Task item. Set down, please, without alteration, the lines of the entries below from the first through the one containing "epidermal necrosis. This".

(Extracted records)
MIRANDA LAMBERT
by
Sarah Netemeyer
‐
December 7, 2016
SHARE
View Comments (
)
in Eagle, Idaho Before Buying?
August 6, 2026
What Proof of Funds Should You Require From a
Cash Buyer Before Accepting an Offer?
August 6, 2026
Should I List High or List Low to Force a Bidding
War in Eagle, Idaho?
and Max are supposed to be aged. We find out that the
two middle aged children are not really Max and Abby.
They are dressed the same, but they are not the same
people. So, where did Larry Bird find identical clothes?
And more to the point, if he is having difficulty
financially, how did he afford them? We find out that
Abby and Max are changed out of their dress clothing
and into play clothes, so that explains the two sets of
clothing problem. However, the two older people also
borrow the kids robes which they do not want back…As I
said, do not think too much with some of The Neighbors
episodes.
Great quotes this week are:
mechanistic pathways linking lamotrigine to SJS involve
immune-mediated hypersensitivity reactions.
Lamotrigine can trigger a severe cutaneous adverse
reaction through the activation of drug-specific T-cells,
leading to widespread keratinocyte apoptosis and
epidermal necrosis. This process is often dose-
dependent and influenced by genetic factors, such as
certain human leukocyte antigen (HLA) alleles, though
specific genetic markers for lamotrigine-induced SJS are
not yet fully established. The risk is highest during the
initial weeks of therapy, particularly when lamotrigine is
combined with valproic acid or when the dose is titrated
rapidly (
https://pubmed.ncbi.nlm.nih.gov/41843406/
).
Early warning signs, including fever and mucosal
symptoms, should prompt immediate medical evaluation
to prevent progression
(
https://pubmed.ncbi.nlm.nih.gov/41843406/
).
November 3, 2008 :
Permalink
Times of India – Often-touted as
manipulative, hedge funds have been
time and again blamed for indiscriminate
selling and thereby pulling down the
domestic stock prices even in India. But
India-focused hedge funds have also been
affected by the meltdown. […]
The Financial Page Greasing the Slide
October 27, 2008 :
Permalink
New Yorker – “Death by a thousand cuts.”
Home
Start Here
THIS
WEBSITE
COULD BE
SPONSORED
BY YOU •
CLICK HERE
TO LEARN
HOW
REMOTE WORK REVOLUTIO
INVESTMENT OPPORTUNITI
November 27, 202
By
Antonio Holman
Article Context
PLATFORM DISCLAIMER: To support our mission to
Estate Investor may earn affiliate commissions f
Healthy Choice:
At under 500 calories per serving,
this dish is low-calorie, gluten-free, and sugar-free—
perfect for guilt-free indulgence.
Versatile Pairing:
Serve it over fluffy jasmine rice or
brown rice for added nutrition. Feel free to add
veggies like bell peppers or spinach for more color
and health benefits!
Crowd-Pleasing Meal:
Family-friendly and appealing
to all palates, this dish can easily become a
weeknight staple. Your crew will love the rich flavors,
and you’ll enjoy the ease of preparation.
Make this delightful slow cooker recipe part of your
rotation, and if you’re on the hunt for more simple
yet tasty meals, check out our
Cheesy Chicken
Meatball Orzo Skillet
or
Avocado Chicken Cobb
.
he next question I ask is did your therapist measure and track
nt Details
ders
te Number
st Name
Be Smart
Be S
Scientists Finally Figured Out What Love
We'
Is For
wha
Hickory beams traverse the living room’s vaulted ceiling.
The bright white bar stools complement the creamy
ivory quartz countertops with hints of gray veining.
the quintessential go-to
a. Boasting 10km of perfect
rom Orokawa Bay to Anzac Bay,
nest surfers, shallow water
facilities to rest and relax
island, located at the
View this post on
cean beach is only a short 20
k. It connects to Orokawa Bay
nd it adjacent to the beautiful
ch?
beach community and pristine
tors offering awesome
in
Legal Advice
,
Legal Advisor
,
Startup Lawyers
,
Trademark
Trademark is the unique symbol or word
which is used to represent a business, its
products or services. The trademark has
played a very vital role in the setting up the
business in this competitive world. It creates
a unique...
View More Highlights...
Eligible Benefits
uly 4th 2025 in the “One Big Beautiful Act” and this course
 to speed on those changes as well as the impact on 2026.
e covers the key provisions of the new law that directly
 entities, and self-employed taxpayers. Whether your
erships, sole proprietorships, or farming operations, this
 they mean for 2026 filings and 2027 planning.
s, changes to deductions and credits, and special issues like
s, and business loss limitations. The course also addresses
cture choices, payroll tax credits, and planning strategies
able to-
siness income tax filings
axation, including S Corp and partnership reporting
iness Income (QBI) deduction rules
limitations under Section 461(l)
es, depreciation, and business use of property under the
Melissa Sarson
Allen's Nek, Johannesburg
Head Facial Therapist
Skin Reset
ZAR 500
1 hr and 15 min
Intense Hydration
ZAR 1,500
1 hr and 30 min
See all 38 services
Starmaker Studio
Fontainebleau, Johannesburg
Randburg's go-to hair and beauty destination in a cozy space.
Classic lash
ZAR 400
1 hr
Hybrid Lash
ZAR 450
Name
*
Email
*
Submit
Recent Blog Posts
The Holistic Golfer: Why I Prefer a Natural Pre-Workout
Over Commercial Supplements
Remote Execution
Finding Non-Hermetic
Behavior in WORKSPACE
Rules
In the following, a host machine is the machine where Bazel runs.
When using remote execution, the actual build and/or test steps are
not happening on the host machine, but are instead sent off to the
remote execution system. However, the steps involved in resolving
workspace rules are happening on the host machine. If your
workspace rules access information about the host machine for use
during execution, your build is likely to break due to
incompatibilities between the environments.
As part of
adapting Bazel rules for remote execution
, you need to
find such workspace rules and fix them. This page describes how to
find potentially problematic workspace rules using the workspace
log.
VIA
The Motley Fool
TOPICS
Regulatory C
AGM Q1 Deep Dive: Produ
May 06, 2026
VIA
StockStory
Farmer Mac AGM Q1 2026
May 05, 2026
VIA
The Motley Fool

Written response.
MIRANDA LAMBERT
by
Sarah Netemeyer
‐
December 7, 2016
SHARE
View Comments (
)
in Eagle, Idaho Before Buying?
August 6, 2026
What Proof of Funds Should You Require From a
Cash Buyer Before Accepting an Offer?
August 6, 2026
Should I List High or List Low to Force a Bidding
War in Eagle, Idaho?
and Max are supposed to be aged. We find out that the
two middle aged children are not really Max and Abby.
They are dressed the same, but they are not the same
people. So, where did Larry Bird find identical clothes?
And more to the point, if he is having difficulty
financially, how did he afford them? We find out that
Abby and Max are changed out of their dress clothing
and into play clothes, so that explains the two sets of
clothing problem. However, the two older people also
borrow the kids robes which they do not want back…As I
said, do not think too much with some of The Neighbors
episodes.
Great quotes this week are:
mechanistic pathways linking lamotrigine to SJS involve
immune-mediated hypersensitivity reactions.
Lamotrigine can trigger a severe cutaneous adverse
reaction through the activation of drug-specific T-cells,
leading to widespread keratinocyte apoptosis and
epidermal necrosis. This process is often dose-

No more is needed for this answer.